**Exercise description**
Leaving out every line that comes before the one containing "left shoulder: (263, 278)", output the rest of the records exactly, the final line included.

**Extracted material**
——————
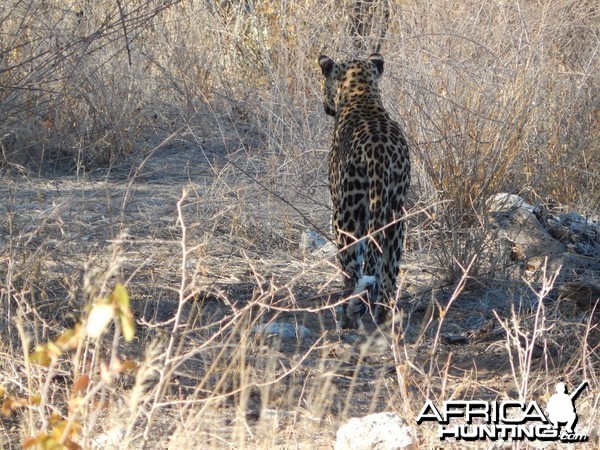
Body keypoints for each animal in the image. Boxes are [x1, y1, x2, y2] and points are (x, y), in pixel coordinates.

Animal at [316, 52, 410, 328]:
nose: (326, 107)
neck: (362, 95)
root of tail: (379, 155)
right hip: (396, 215)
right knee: (388, 270)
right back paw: (384, 315)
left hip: (346, 214)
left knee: (353, 267)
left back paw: (347, 315)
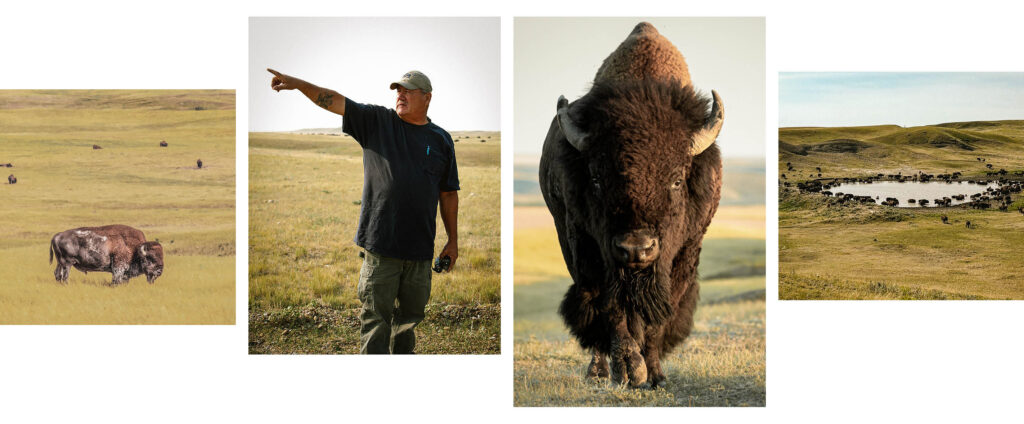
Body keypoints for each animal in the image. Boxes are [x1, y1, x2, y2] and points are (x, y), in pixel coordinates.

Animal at [539, 22, 723, 389]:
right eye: (596, 179)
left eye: (677, 179)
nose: (637, 249)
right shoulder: (589, 248)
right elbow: (609, 307)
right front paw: (628, 368)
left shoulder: (684, 252)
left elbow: (659, 316)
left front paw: (654, 373)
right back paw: (598, 370)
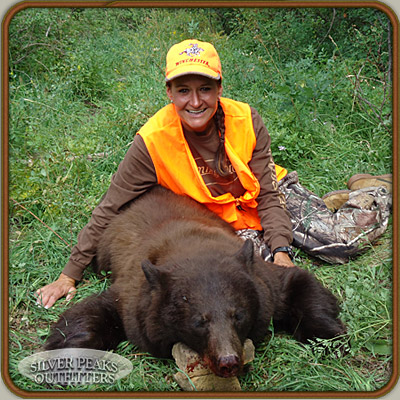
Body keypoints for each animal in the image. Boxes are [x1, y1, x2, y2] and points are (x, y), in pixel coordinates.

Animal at [43, 186, 344, 376]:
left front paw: (332, 340)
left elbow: (298, 285)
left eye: (238, 315)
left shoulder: (263, 278)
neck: (193, 247)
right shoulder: (133, 295)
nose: (228, 361)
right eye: (200, 321)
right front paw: (62, 355)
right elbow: (92, 312)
——————
**Answer to this task**
left shoulder: (263, 278)
neck: (193, 247)
right shoulder: (133, 295)
nose: (228, 361)
right eye: (200, 321)
right front paw: (62, 355)
right elbow: (92, 312)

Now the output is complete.